*What is needed:* Resume the passage on the temptation of Jesus and how the devil works as tempter, starting right after its final sentence.

*Passage:*
Jesus, on the other hand, could not have been tempted from within because He did not experience the effects of original sin.  The same would be true of Our Lady.  So, Jesus was only tempted from the outside.  it's often an overlooked fact, but notice that it was actually the Holy Spirit that led Jesus into the dessert to be tempted - the Holy Spirit!  It forces us to ask, "Why?"  St. John Chrysotom, an early Father of the Church, tells us that Jesus allowed Himself to be tempted in order to give us an example of steadfastness in the fact of evil.  We're also forced to ask, "Why does God allow us to be tempted?"  St. John Chrysostom tells us that the Lord allows temptations to come our way in order to confirm our strength against it in Christ Jesus; in order to sometimes humble us and remind us that God is ultimately in charge of our lives; and as proof that God truly loves us, or else the devil wouldn't waste his time on us.

Lastly, let's consider how the devil operates as tempter.  When he tempts the Lord, the devil does several things:

1.  St. John refers to the devil as the Father of Lies (Jn. 8:44).  Satan is the master deceiver.  Just look at how he tricked Adam and Eve.  The devil doesn't overpower us - he simply relies on our fallen nature to attract us to things that are apparently good, but are actually not very good for us at all.  When we sin, we do things or think things that seem good to us.  The devil dupes us. 

2.  In the case of our Lord, the devil uses legitimately good things and tries to make them appear to be better then what God the Father has in mind for the Lord Jesus.  So, the devil appeals to our Lord's natural desire for food; and then to kingship - to have Christ's teachings embodied in the law and mores of all nations; and then he tempts our Lord with the devotion of the people, if only our Lord will cast himself down from the Temple parapet so as to have the angels rescue Him.  Each of these things that the devil uses are goods.  But they are not what the Father intends for the Lord.  Hence, they are temptations from the true mission of Jesus - to die at Calvary for the redemption of all.

*Exercise data:*
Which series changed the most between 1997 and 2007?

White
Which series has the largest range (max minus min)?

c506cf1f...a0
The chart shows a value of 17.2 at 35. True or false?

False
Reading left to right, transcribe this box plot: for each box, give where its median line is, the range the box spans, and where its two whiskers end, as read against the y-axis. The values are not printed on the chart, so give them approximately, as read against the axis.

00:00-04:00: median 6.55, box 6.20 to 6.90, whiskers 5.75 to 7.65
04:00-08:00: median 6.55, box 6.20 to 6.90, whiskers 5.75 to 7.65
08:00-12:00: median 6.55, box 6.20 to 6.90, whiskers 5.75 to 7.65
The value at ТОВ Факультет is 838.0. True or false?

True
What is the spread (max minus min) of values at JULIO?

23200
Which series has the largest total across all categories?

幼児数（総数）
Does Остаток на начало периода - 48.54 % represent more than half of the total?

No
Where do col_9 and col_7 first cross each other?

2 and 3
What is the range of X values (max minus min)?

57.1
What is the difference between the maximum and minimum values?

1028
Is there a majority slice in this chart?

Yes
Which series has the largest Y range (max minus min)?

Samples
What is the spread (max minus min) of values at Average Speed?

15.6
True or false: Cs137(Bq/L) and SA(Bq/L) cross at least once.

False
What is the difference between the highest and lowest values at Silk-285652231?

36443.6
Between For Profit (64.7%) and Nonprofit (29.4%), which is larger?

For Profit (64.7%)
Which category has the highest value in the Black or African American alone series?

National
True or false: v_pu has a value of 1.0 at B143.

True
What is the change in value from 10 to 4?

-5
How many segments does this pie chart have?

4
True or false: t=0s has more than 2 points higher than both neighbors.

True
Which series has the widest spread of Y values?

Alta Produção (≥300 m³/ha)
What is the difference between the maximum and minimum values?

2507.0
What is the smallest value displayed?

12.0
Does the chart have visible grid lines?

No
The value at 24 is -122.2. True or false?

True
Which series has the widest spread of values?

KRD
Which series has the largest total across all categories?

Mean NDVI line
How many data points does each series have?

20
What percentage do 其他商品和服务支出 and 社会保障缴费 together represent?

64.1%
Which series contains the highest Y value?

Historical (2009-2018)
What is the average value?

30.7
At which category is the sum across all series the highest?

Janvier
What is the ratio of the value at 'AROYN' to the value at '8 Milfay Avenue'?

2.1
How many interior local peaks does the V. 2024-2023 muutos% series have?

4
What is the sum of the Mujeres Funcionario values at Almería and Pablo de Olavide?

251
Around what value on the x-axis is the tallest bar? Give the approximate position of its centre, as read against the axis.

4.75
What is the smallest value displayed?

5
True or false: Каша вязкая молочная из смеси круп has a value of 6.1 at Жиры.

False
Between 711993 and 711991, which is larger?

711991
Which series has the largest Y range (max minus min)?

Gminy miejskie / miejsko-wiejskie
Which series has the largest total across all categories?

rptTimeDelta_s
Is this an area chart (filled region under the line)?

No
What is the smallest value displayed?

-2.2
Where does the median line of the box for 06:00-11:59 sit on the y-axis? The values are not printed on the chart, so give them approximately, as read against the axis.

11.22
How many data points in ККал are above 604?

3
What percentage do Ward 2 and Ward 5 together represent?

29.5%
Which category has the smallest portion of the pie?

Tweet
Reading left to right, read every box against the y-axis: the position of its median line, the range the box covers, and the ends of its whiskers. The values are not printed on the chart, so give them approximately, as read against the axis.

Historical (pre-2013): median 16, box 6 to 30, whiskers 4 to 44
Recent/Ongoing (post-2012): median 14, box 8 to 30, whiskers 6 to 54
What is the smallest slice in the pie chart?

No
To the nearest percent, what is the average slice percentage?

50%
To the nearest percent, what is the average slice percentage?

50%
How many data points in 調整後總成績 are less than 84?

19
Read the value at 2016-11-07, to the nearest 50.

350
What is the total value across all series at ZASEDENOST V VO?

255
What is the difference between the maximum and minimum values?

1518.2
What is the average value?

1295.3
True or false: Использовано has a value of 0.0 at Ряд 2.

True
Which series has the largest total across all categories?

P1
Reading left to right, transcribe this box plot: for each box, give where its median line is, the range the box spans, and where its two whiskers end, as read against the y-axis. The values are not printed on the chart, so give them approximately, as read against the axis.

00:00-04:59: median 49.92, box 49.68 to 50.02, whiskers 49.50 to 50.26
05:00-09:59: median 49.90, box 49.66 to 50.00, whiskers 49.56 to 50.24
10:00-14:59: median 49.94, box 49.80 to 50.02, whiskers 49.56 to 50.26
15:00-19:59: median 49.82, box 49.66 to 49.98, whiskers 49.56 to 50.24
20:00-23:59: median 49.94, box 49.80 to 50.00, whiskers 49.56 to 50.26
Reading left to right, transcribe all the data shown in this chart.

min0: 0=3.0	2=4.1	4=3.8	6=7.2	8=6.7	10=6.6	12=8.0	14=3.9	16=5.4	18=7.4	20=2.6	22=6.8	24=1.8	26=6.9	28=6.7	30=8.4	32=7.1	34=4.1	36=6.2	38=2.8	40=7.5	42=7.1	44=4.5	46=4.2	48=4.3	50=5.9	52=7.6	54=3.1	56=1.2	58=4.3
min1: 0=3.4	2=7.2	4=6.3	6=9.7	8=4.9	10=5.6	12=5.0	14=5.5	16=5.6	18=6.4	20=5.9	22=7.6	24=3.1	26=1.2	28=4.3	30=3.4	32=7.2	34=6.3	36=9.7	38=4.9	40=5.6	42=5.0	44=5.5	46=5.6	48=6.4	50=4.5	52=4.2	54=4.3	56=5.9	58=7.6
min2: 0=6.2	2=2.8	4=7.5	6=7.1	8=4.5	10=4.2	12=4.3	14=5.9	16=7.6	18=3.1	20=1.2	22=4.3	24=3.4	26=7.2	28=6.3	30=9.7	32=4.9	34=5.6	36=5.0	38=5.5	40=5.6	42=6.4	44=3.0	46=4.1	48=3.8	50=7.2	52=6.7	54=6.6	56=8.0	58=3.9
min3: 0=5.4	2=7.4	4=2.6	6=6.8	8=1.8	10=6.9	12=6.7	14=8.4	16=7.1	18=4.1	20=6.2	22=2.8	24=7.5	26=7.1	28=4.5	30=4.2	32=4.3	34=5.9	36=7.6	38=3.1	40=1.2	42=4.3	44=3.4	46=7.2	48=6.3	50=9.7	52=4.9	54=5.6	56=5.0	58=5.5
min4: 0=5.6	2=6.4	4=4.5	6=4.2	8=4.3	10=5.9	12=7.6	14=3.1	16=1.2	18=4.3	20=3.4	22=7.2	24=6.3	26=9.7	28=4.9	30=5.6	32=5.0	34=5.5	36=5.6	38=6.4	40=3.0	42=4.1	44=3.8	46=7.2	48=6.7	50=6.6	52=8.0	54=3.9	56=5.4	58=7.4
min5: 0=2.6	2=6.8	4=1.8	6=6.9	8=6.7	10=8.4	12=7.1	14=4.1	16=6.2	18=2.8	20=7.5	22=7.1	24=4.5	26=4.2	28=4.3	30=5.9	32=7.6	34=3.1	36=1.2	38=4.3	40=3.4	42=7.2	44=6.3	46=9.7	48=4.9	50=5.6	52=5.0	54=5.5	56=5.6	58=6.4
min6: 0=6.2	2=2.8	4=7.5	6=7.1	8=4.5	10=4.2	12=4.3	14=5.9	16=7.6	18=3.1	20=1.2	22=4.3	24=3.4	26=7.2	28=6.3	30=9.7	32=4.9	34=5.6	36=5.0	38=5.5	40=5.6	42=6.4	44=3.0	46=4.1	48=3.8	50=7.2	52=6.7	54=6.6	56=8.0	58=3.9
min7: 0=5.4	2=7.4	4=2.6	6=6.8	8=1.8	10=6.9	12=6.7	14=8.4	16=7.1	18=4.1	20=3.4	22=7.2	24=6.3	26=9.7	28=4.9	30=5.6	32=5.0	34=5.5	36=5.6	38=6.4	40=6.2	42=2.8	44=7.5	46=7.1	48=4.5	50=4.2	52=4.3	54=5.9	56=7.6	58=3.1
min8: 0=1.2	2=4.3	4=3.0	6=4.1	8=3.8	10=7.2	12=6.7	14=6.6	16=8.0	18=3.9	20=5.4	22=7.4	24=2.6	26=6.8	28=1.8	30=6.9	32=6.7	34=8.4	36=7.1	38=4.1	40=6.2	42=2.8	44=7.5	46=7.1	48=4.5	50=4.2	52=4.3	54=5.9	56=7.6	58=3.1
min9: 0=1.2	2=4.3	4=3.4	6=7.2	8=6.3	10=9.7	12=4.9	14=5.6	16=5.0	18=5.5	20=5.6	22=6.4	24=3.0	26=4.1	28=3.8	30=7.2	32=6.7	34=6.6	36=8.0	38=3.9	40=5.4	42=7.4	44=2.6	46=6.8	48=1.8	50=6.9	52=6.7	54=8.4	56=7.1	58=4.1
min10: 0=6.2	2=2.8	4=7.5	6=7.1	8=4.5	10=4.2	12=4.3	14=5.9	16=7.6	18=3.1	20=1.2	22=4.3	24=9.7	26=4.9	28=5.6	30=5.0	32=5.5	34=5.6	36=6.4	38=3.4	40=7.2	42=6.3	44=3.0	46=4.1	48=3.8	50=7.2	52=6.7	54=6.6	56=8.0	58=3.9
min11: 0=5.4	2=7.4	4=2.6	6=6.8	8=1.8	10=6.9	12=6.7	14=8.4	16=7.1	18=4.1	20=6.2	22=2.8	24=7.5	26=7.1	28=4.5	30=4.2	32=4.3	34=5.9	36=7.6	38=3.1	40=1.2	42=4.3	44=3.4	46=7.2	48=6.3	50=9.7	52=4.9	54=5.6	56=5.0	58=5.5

*Solved exercise:*
3. In our case, the devil tries to cause division among family members and between husbands and wives.  The devil appeals to our good instincts and rarely does he offer things that are blatantly bad for us.  For example, he may dupe parents into thinking that in order to provide the best for their children (which is a good thought), it's necessary to have fewer children and even use contraception to achieve this end.  Or, he may trick parents into thinking that providing the best for their children means that both parents have to work, to the neglect of the children's development, when in fact both parents need not work.  Or, parents can be tricked into thinking that giving their children "the best" means acquiring the latest toys or even the most expensive education, only to have materialism choke off the spiritual lives of their kids.  Again, there's nothing wrong at all with wanting the best for our children but be aware of how the devil may be tempting you to achieve it in ways that are not what God really wants.

4.  Even individuals who desire to live virtuously can experience the temptation to have no compassion on those who are lukewarm.  Others who are patient with the faults with others can be tempted to slip into an ambivalence about error.  Even our talents can be sources of inordinate pride.

You see how we are always in a precarious situation.  Even the good things in life can be temptations for sin.  Hence, we're always in need of discernment; of a pure heart that can truly listen to God and answer his call, as difficult as that can be at times.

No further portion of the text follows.